| From
the November/December 2000 issue of The Horn Book Magazine
Future Classics
ince
I am primarily a novelist, one might suppose I would choose from
the veritable galaxy of star-bright twentieth-century novels to
place into the hand of the 2101 child. Truly, there are many of
them. But surely our future child will not be reading those novels
unless he or she has already become a reader.
Dr. Seuss’s The Cat in the Hat is brilliantly written
and drawn, full of enormous energy, funny and silly (not the same),
even as it is accessible to a just-starting reader. It is all those
things, and, better yet, it is luminously transgressive.
Think of all the rules that we teach
and impose upon young people. As a parent I’ve done it myself.
Then think of all those things that happen in The Cat in the
Hat: the very odd stranger in the house, the being out of control,
the breaking of things, the out-and-out naughty behavior, the wildness,
the lack of remorse, and oh! above and beyond, the fun of it all!

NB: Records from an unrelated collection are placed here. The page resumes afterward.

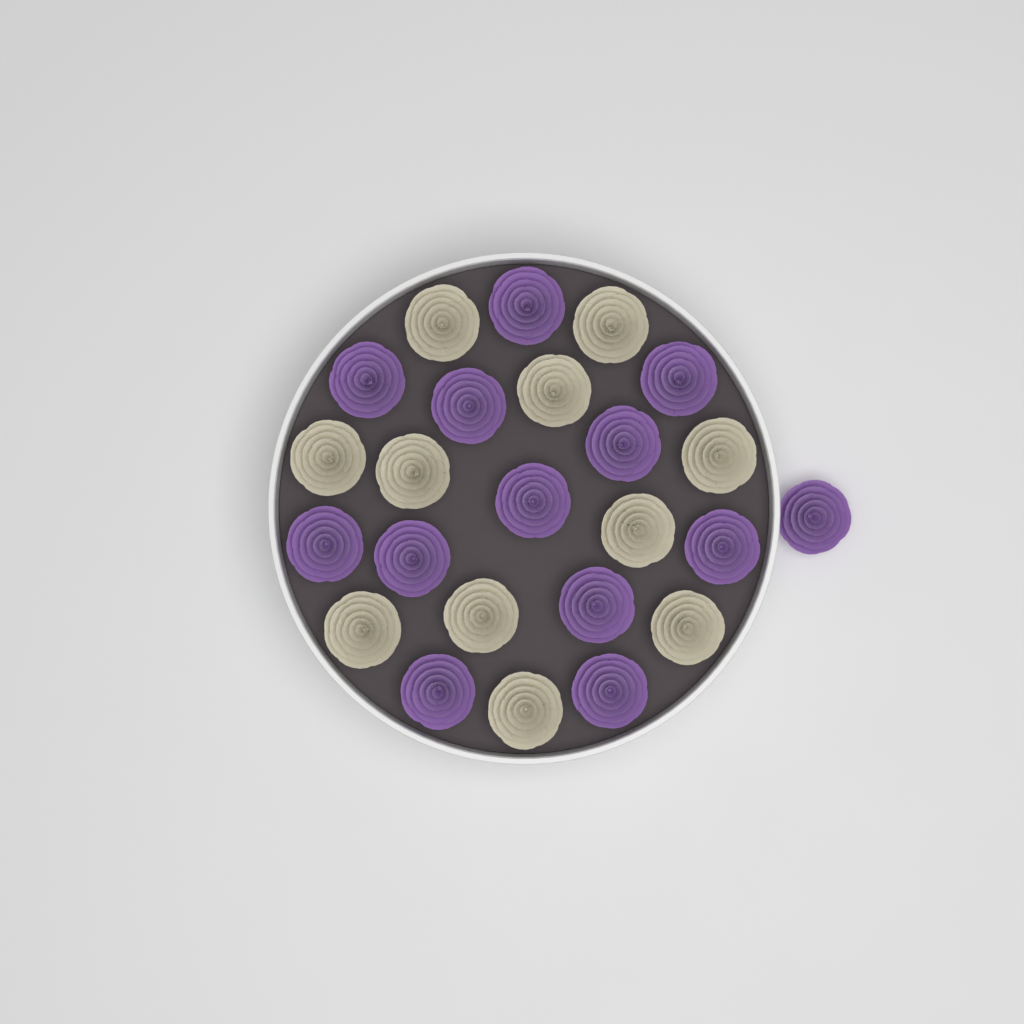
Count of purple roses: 13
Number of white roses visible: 11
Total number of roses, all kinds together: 24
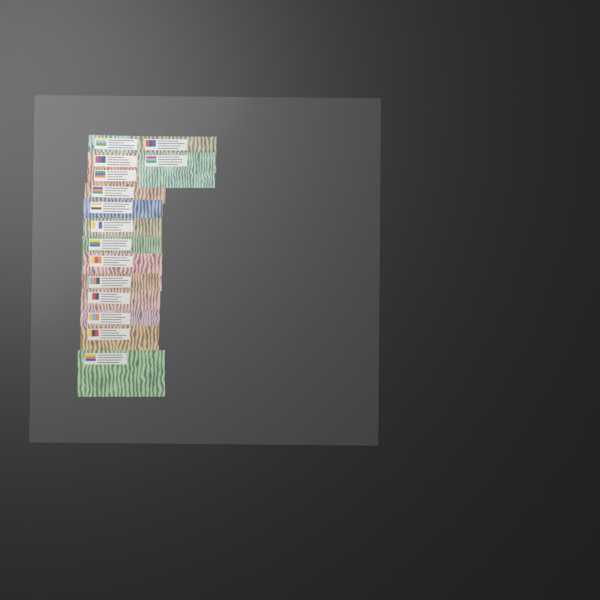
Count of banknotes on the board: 15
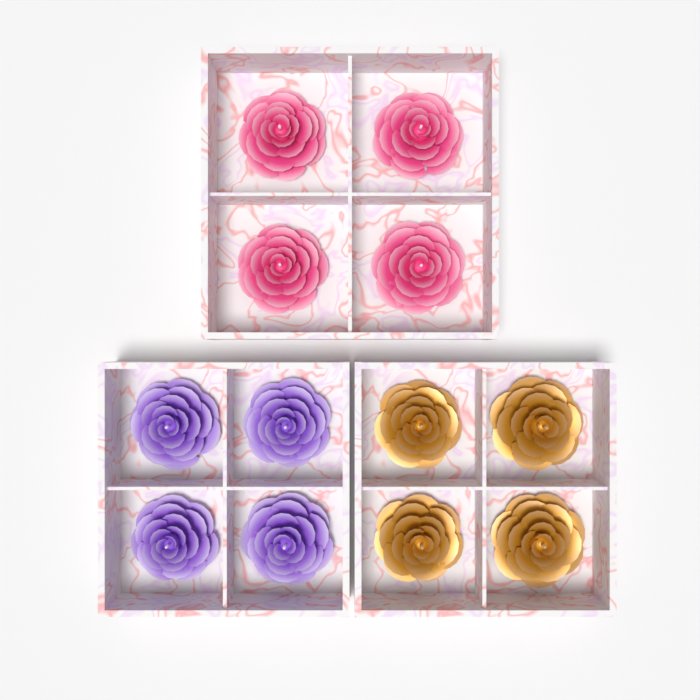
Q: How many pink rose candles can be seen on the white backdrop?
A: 4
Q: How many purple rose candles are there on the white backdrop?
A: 4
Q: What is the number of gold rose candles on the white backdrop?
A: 4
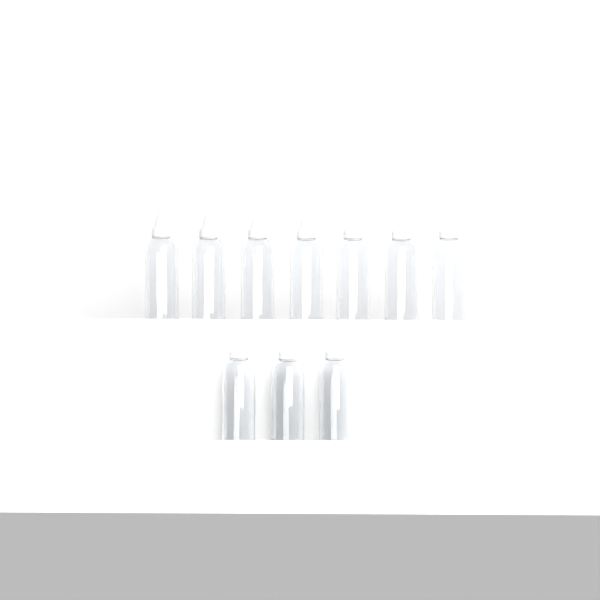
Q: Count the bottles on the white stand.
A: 10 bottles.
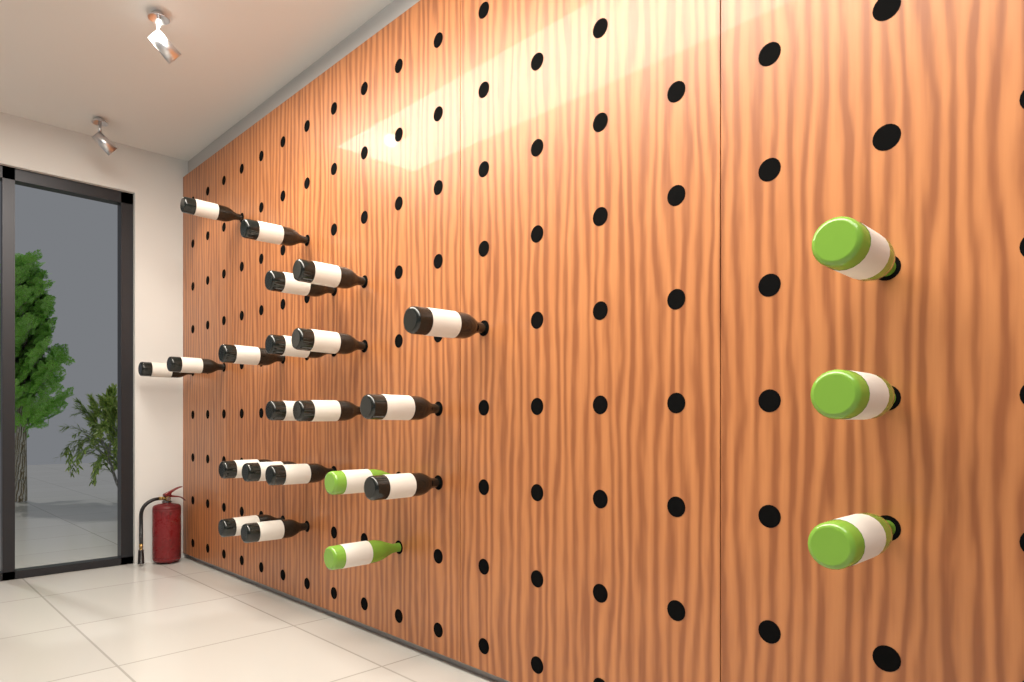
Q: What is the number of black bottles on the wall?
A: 19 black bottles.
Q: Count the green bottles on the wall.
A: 5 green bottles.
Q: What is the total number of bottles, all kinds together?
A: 24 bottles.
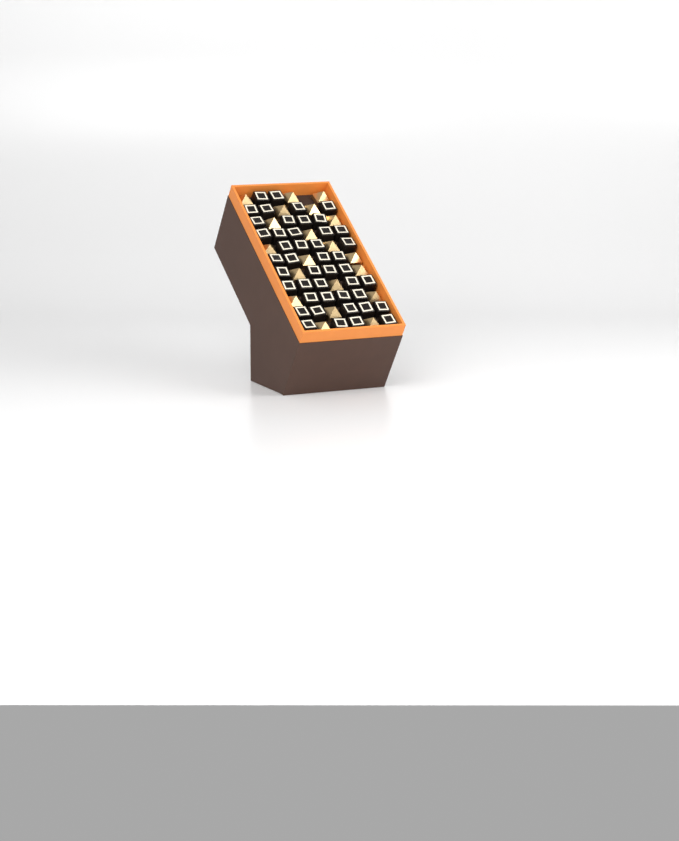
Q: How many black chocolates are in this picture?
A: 45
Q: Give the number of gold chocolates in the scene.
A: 20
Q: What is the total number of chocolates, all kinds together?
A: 65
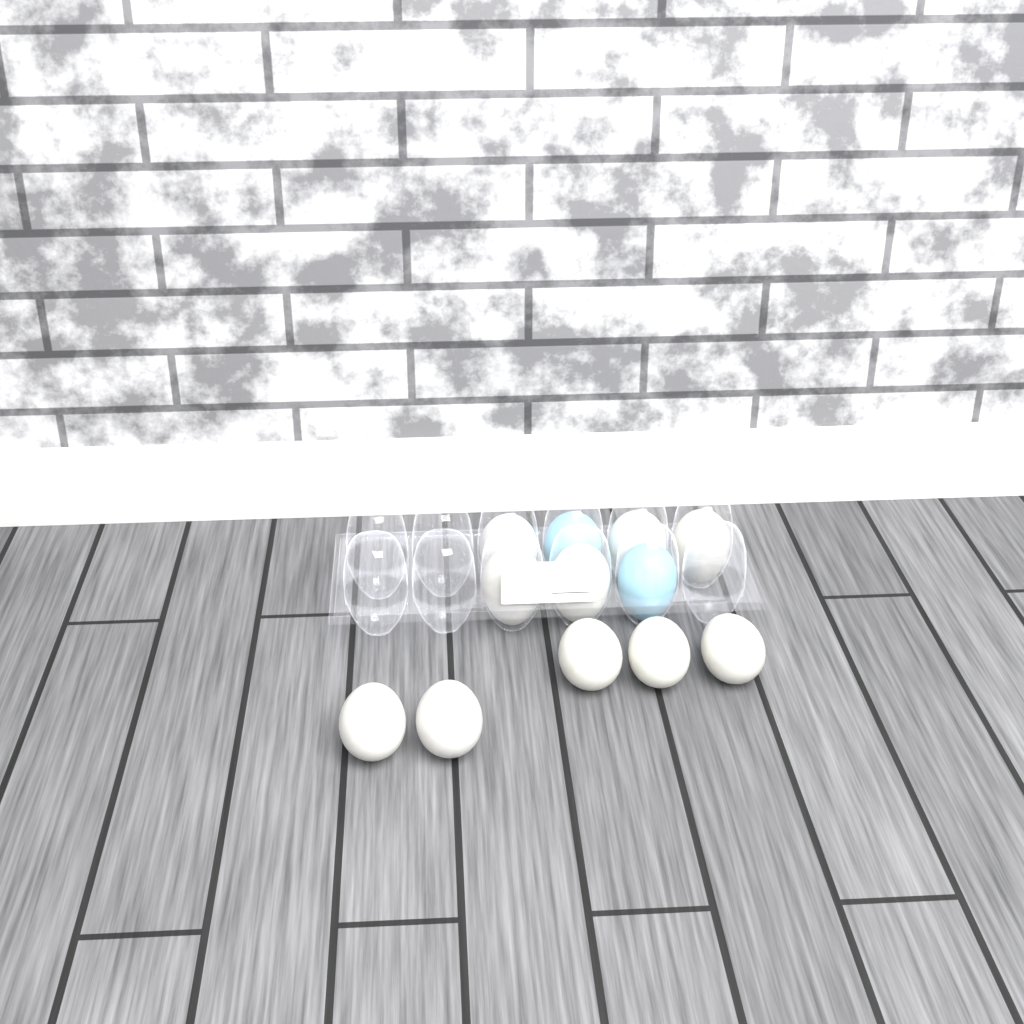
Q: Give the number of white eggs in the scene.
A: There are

As we move — or so it would
appear — to global standardization, conformity, plus plain
old dull sameness, an outrageous role model like the Cat in the
Hat is exactly what the future child will require to restore some
chaotic balance. That the child will get this from reading a book
is an experience that will not only enrich the child but do much
for the world of book reading, too. I hope.